STANDARD: Haben Sie schon einmal Hendln, ehe sie auf Ihrem Teller landeten, den Kragen umgedreht?

Lampert: Als kleiner Bub hab ich mitbekommen, wie mein Nachbar den Hühnern mit einem Beil auf dem Hackklotz die Köpfe abschlug und diese dann durch die Gegend flogen. Sobald er zur Tat schritt, zog das die Kinder magisch an. Ich habe es einmal gesehen, das war genug. Ich war damals zu Hause selbst für die Hühner verantwortlich. Ich habe mein ganzes Leben lang kein einziges Huhn gegessen und daher auch nie geschlachtet.

STANDARD: Sie haben zwei Biomarken aufgebaut, die auch Fleisch vermarkten, und Sie sind noch nie einem knusprigen Flügerl erlegen?

Lampert: Noch nie im Leben.

+---+

* ZU ERLEDIGEN:
(a) Was sagt das Interview mit Lampert zu diesen drei Punkten?
(i) Womit schlug der Nachbar den Hühnern die Köpfe ab?
(ii) Wofür war Lampert als Kind zu Hause selbst verantwortlich?
(iii) Wie viele Biomarken hat Lampert laut der Frage des STANDARD aufgebaut?
(b) Wie könnte das Interview mit Lampert über Hühner und Fleisch nach der Antwort „Noch nie im Leben.“ weitergehen? Führe es fort.
Das Material wird hierfür nicht gebraucht.

* DATENABSCHNITT:
+---+

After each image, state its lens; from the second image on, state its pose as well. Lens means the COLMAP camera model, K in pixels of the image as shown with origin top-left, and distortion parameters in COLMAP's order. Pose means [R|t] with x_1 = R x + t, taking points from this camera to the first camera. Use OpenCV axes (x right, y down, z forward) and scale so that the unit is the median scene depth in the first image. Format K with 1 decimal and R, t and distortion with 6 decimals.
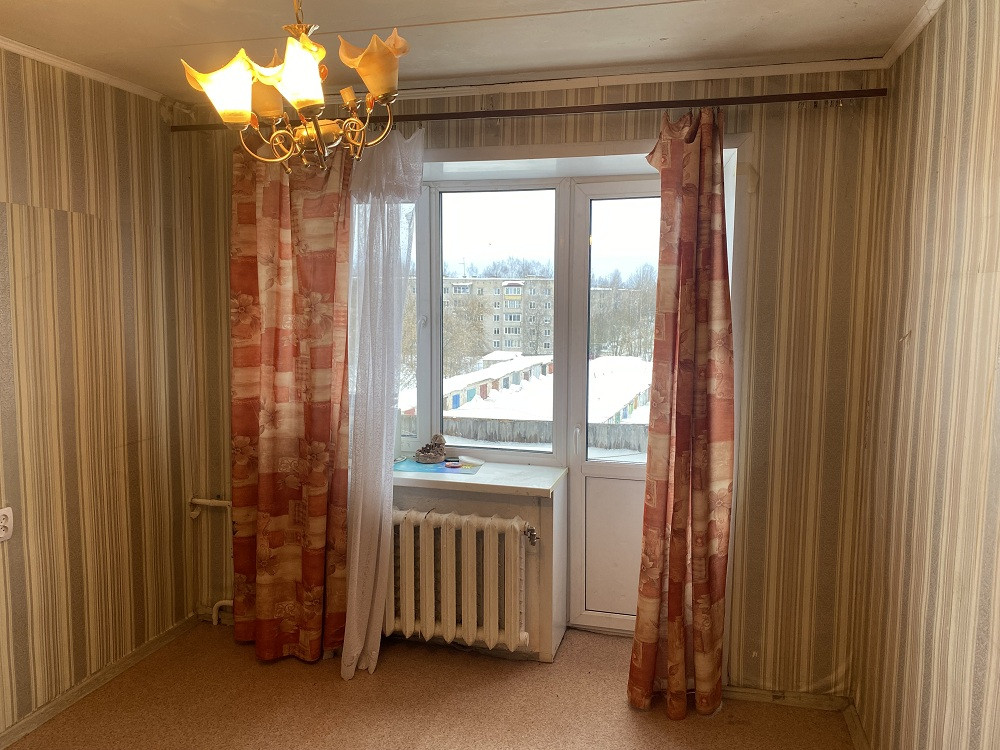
lens RADIAL K [[759.7, 0, 499.5], [0, 759.7, 354.7], [0, 0, 1]] dist [0.030139, -0.003394]
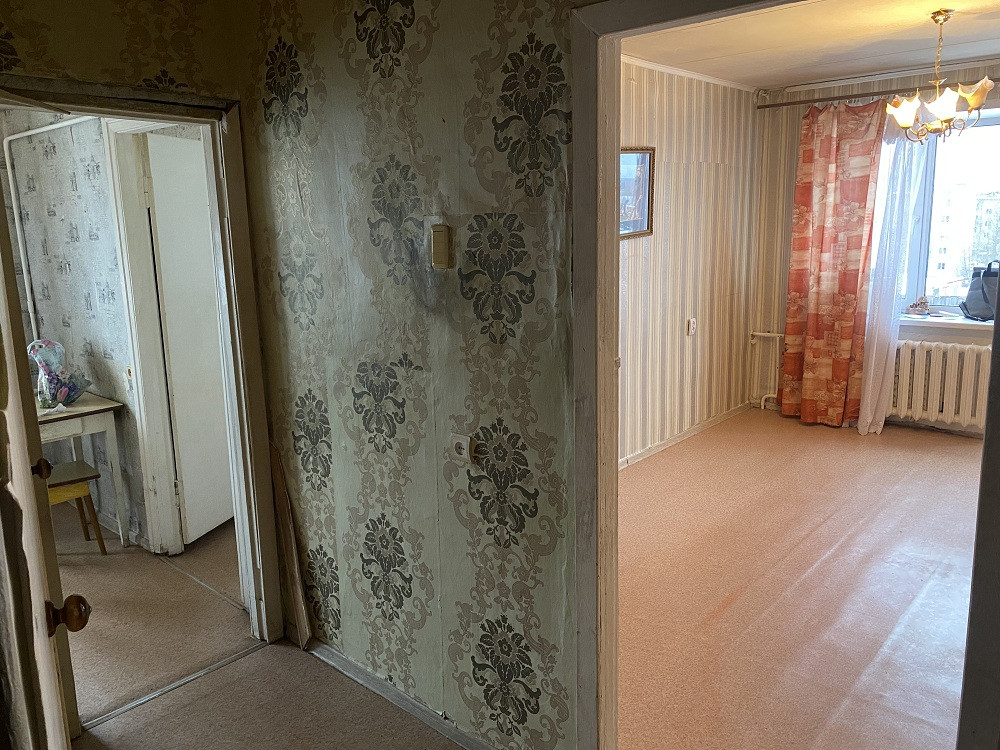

+---+

* ERWARTETE ANTWORTEN:
(a)
(i) Mit einem Beil auf dem Hackklotz.
(ii) Für die Hühner.
(iii) Zwei.

(b)
STANDARD: Mit Biofleisch wird man nicht reich. Der Bioanteil ist nach wie vor winzig, bei Schweinernem liegt er bei unter einem Prozent ...

Lampert: Bei Hühnern funktioniert es. Ansonsten aber sind die Leute kaum bereit, dafür mehr zu zahlen. Offenbar ist der Qualitätsunterschied für sie nicht so erlebbar. Wir haben es fast ein ganzes Jahr lang mit Schweinefleisch versucht. Der Erfolg blieb aus.

STANDARD: Weil konventionelles Schnitzelfleisch oft billiger ist als Katzenfutter?

Lampert: Das ist Wahnsinn, ein gesellschaftspolitisches Problem.

"Als ich begann, war Bio etwas Sektiererisches."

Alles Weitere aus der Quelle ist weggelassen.